AIM OF THE EXERCISE:
Pick out every line of the material below containing the string "that". Treat case as significant.

DATA FOR ANALYSIS:
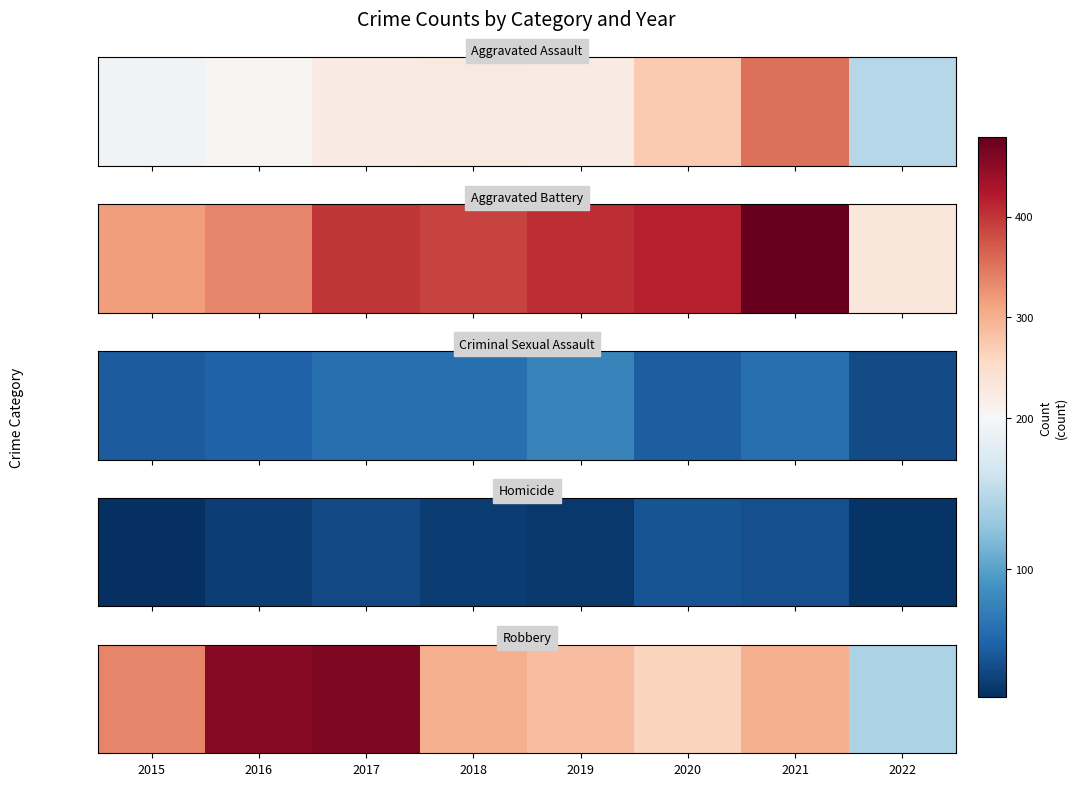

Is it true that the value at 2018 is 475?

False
* * *
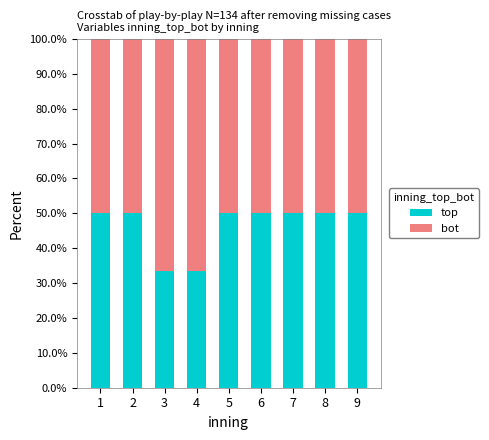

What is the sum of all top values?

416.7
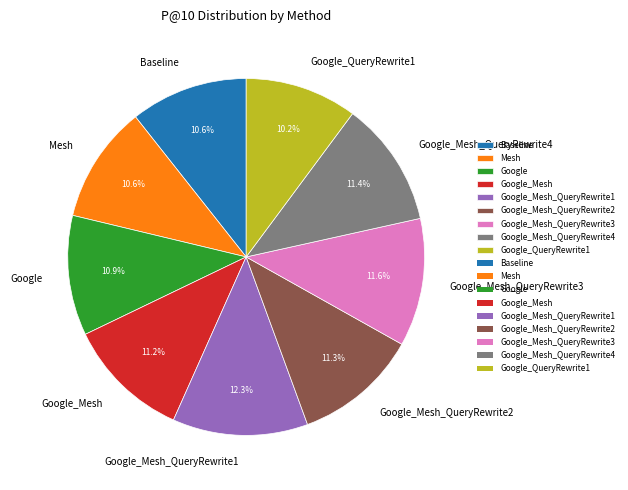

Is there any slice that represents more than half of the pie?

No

COMPLETED EXERCISE:
Is it true that the value at 2018 is 475?
Is there any slice that represents more than half of the pie?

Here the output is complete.